Exploring the Role of Statistical Machine Learning in Uncovering Unknown Factors Behind Disease

A new method can now find previously unknown factors that underlie disease by using statistical machine learning to sort through mountains of complex biological data.

This “flagship” method, called SLIDE, successfully integrates multiple complex biological datasets and pulls out unique factors – in English, making results easy to understand – that directly or indirectly explain the data.

It may transform how we think about multi-omics data – large and varied datasets that can include detailed information on the genetics, metabolism and functions of a cell, tissue or individual, according to Cornell researchers and a Cornell Ph.D. now at the University of Pittsburgh.

Their study, “SLIDE: Significant Latent Factor Interaction Discovery and Exploration across Biological Domains,” published Feb. 19 in Nature Methods.

“I love it because it is interpretable,” said co-author Florentina Bunea, professor of statistics and data science in the Cornell Ann S. Bowers College of Computing and Information Science. “Essentially, we can find interpretable hidden mechanisms from measurable biological input.”

The study builds on a foundation of theoretical work conducted by co-authors including Bunea; Marten Wegkamp, professor of statistics and data science in Cornell Bowers CIS, and of mathematics in the College of Arts and Sciences; and Xin Bing, Ph.D. ’21, a former Cornell doctoral student in the field of statistics who’s now at the University of Toronto.

SLIDE offers both confirmation and discovery, Bunea said, because it can corroborate previous findings and point to unknown mechanisms.

To develop this application, theoreticians at Cornell partnered with Jishnu Das, Ph.D. ’16, assistant professor of immunology at the University of Pittsburgh, a systems immunologist who studied computational biology at Cornell, where he took a stats class with Bunea.

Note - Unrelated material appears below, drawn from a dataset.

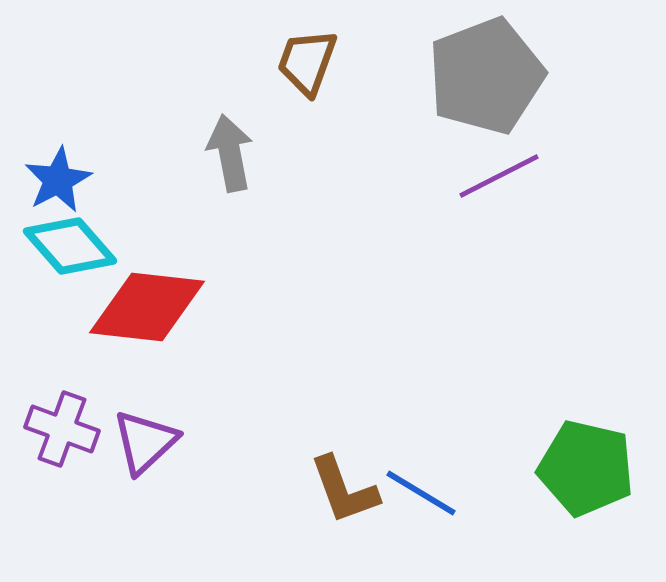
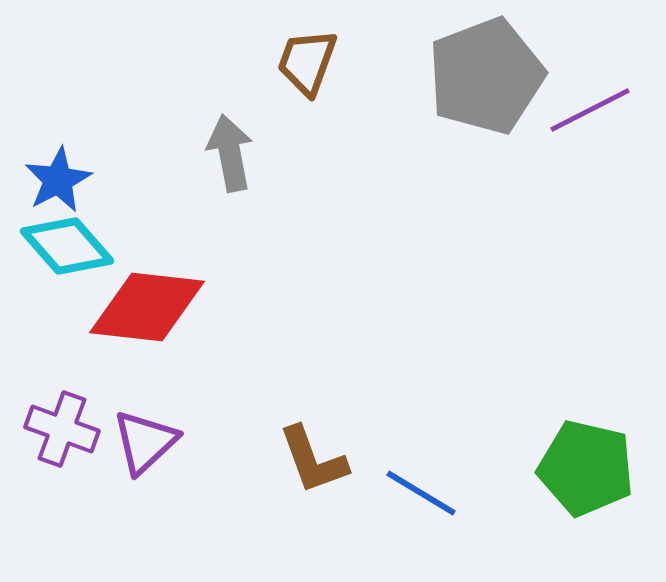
purple line: moved 91 px right, 66 px up
cyan diamond: moved 3 px left
brown L-shape: moved 31 px left, 30 px up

SLIDE represents an advance over previous methods, which can only take multi-omics data profiles from samples and predict whether the samples are from healthy or diseased organisms. “That’s simply a prediction,” Das said. “That’s the ‘what’ – it doesn’t get to the ‘how’ or the ‘why.’ As a biologist, I deeply care about the how and the why.”

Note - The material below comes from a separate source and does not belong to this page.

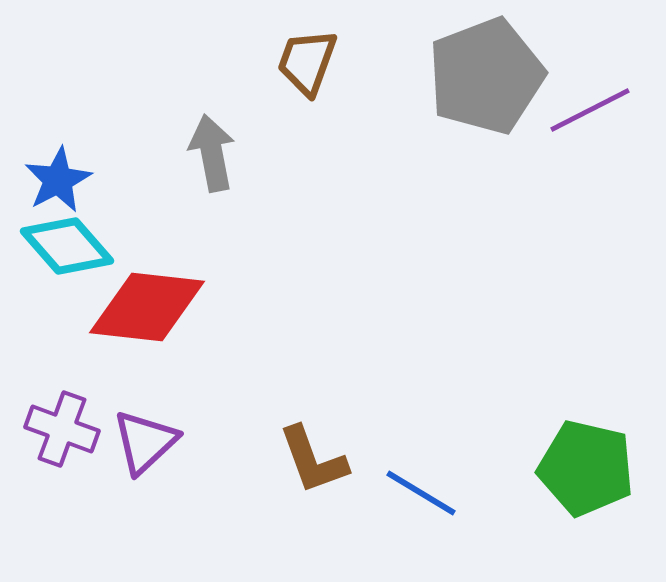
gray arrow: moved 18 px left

The researchers demonstrated the efficacy of SLIDE using data from 24 patients with systemic scleroderma, an autoimmune disorder that causes skin thickening and can also impair internal organs. Using data from skin biopsies that showed which genes were turned on in individual cells, researchers were able to predict the severity of the disease for each patient as well as – or better than – state-of-the-art methods.

They also identified nine hidden factors underlying the severity of the condition. Some of these factors are well-established, while others are novel, such as a previously unknown role for keratinocytes, the primary cell in the outermost layer of the skin. Additional lab experiments are already underway to confirm that the factors SLIDE identified are indeed causing the disease symptoms.

And the paper outlines how Das’ lab also used SLIDE to reproduce the locations of different types of immune cells across the lymph node in a mouse model of asthma. Similarly, in a mouse model of Type 1 diabetes, SLIDE successfully identified factors that drive the proliferation of CD4+ T cells, which attack the cells in the pancreas that make insulin, resulting in the disease.

“We really believe it will be a transformative technology across disease contexts, from looking at disease severity to cellular characteristics to mechanisms of disease pathogenesis to specific cell types involved in driving these processes,” Das said.

Bunea describes this collaboration between theoreticians and applied researchers as “a synergy that paid off,” noting that the statistical guarantees that the hidden factors are unique and identifiable are what gives the method its power.

“The more that theory people get involved in real applications,” she said, “the better it will be for all of us.”

Other contributors to the paper include co-first authors Javad Rahimikollu and Hanxi Xiao from the University of Pittsburgh.